At the end of the 2000 season, McReynolds left the Richard Childress-owned No. 31 Chevrolet and ventured into the Fox Sports broadcast booth with Mike Joy and 3-time Winston Cup champion Darrell Waltrip. The three called the NASCAR Cup Series races for NASCAR on Fox from 2001 through 2015 and also called Busch Series races from 2001 to 2006. In 2015, he served as an analyst for Fox Sports 1's live race coverage of the Xfinity Series, in addition to serving as an analyst on FS1's NASCAR RaceDay and NASCAR RaceDay-Xfinity, the network's pre-race shows for the Monster Energy Cup Series and Xfinity Series, and NASCAR Race Hub, its daily NASCAR news and highlight show. McReynolds, who was inducted into the Alabama Auto Racing Pioneers Hall of Fame in December 2013, was a longtime panelist on NASCAR Trackside and NASCAR Performance on Speed. Starting in 2016, McReynolds served as an in-race analyst for Fox as Jeff Gordon replaced him as a color commentator in the booth alongside Joy and Waltrip after he retired from full-time driving in NASCAR after the 2015 season.
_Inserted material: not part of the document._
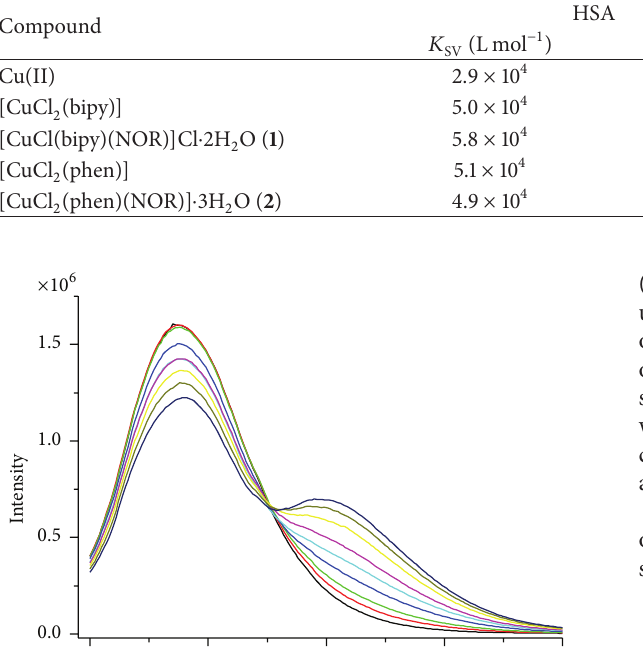
Table 3: Stern-Volmer constants values, 𝐾 10 4 Lmol −1 ).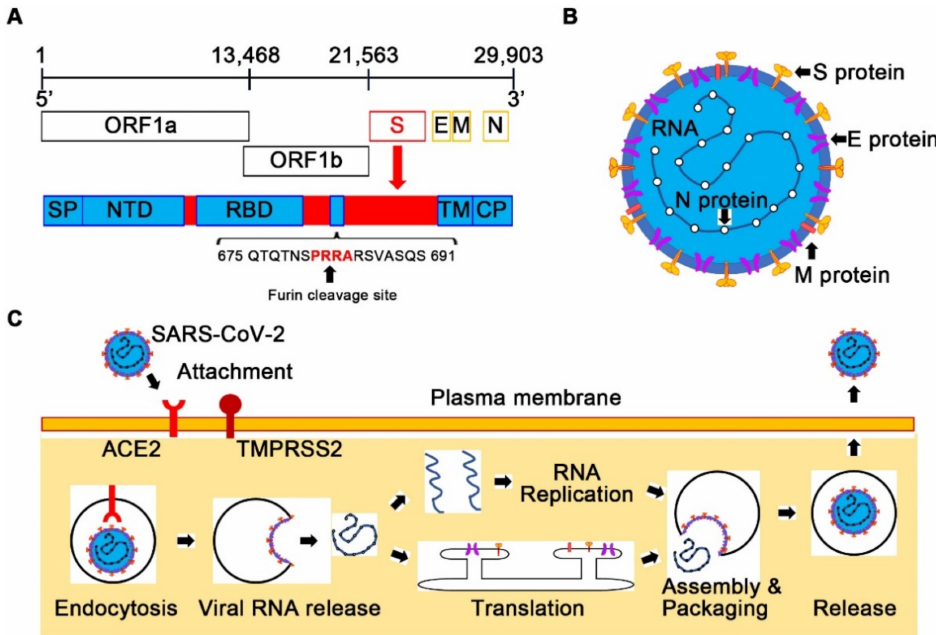
Figure 1. Genome composition, structure, and life-cycle of SARS-CoV-2. ( A ) Genome composition of SARS-CoV-2. The genome of SARS-CoV-2 is a positive-sense single-stranded RNA. Nonstructural proteins involved in genome transcription and replication are encoded in the open reading frame 1a (ORF1a) and ORF1b. The four ORFs encode the main structural proteins: the spike (S), envelope (E), membrane (M), and nucleocapsid (N) proteins. The S protein has the insertion of four amino acid residues (PRRA) that generate a polybasic cleavage site (RRAR). CP, cytoplasmic domain; NTD, N-terminal domain; RBD, receptor-binding domain; SP, signal peptide; TM, transmembrane domain. ( B ) Structure of SARS-CoV-2. SARS-CoV-2 virion consists of the envelope with three structural proteins, such as the S, E, M proteins, and the genomic RNA with the N proteins. ( C ) Life-cycle of SARS-CoV-2. SARS-CoV-2 enters host cells via its host cellular receptor, angiotensin-converting enzyme 2 (ACE2). The transmembrane protease serine 2 (TMPRSS2) cleaves and primes the receptor- bound S protein of SARS-CoV-2 for membrane fusion, which results in the release of the viral RNA genome into the cytoplasm. Translated viral structural proteins and replicated genomic RNA are assembled into the newly formed viral particles. Progeny viruses are released from the host cell by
McReynolds is co-host with Danielle Trotta on SiriusXM NASCAR Radio on their show On Track. The program runs 11:00 a.m. to 1:00 p.m. Eastern Time Monday-Friday. During the first half of the racing season when FOX Sports carries the broadcast, he sometimes misses broadcasts due to conflicts with his television schedule.

He was a roving reporter for the six Cup Series races on TNT during the 2007, 2008, 2009, 2010, and 2011 Cup seasons. From 2012 to 2014, he worked as a co-host (along with Kyle Petty and Adam Alexander) for the pre-race segments on TNT. When TNT re-gained TV rights to NASCAR in the new Cup Series TV contract from 2025 to 2031, McReynolds returned to TNT and would work alongside Jeff Burton on their alternate broadcast on TruTV.

==Personal life==
McReynolds was inducted into The Oceanside Rotary Club Hall of Fame in Daytona Beach, Florida in 2008. In 2009, McReynolds received the Living Legends of Auto Racing Russ Moyer Media Award.

He played himself in the 2006 movie Talladega Nights: The Ballad of Ricky Bobby. McReynolds also co-hosted the NASCAR Performance Show with Steve Post on Motor Racing Network (MRN) between 2004 and 2013, and co-authored the books The Big Picture: My Life from Pit Road to the Broadcast Booth and How to Become a Winning Crew Chief.

McReynolds' son Brandon McReynolds is a racing driver and spotter. His daughter Kendall is married to NASCAR Xfinity Series owner and driver Jordan Anderson.